Le Conseil d’État précise que comme le prévoit la loi, un médecin ne peut être poursuivi devant les juridictions disciplinaires à raison d’un signalement de maltraitance d’un mineur lorsqu’il a fait son signalement conformément aux termes de la loi et qu’il a agi de bonne foi. Dans l’affaire jugée aujourd’hui, le Conseil d’État estime que le médecin a signalé le comportement d’une mère de famille après l’avoir reçue en consultation avec sa fille, et qu’il a agi dans le but de protéger cet enfant. Il s’ensuit qu’il ne pouvait faire l’objet de poursuites disciplinaires à ce sujet.
En 2017, un médecin d’un centre médico-psychologique pour enfants et adolescents a alerté la cellule départementale de recueil, de traitement et d’évaluation des informations préoccupantes (CRIP) au sujet d’un enfant susceptible d’être l’objet de maltraitances psychologiques par sa mère. Âgé de 9 ans, cet enfant était pris en charge dans ce centre, à la suite d’une première information préoccupante transmise quelques mois plus tôt par d’autres professionnels de santé. Cet enfant a été placé par le juge des enfants, après le signalement de ce médecin.
La mère de l’enfant a décidé de porter plainte contre le médecin auprès de la chambre disciplinaire de première instance de l’ordre des médecins territorialement compétente pour le signalement qu’il avait effectué.

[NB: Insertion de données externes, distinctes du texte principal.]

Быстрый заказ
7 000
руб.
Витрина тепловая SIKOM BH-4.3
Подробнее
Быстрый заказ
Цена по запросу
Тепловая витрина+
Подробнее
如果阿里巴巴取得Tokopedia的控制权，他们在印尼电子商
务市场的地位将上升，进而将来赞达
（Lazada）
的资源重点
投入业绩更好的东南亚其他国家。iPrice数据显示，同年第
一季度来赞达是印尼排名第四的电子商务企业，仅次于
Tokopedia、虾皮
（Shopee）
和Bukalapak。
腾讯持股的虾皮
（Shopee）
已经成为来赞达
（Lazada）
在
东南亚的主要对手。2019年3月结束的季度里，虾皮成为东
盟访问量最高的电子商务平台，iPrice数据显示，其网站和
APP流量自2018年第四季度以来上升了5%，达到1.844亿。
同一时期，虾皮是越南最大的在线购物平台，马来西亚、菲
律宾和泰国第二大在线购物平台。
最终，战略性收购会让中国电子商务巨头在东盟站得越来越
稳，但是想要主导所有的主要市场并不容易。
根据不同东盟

La chambre disciplinaire a rejeté sa plainte en 2019, une décision confirmée en appel par la chambre disciplinaire nationale de l’ordre des médecins en 2020. La mère de l’enfant a alors saisi le Conseil d’État en cassation.
Conformément à l’article 226-14 du code pénal, le Conseil d’État juge que lorsqu’un médecin signale au procureur de la République ou à la CRIP des faits et éléments venus à sa connaissance dans le cadre de son exercice professionnel, laissant penser qu’un mineur subit des violences physiques, sexuelles ou psychiques, sa responsabilité disciplinaire ne peut être engagée, sauf s’il est démontré qu’il a agi de mauvaise foi. Le législateur, en particulier par la loi du 5 novembre 2015 tendant à clarifier la procédure de signalement de situations de maltraitance par les professionnels de santé, a en effet entendu protéger ces professionnels contre l’engagement de leur responsabilité disciplinaire –ainsi que d’ailleurs civile ou pénale–, à raison d’un signalement qu’ils ont dûment effectué.
En l’espèce, le Conseil d’État relève que la juridiction d’appel a estimé que le médecin avait procédé à un signalement à la CRIP compétente après avoir recueilli des éléments en recevant en consultation l’enfant et sa mère et qu’il avait agi de bonne foi en vue de protéger l’enfant. C’est pourquoi il confirme aujourd’hui l’analyse de la chambre disciplinaire nationale de l’ordre des médecins qui avait jugé que le praticien ne pouvait être poursuivi sur le plan disciplinaire à raison de ce signalement.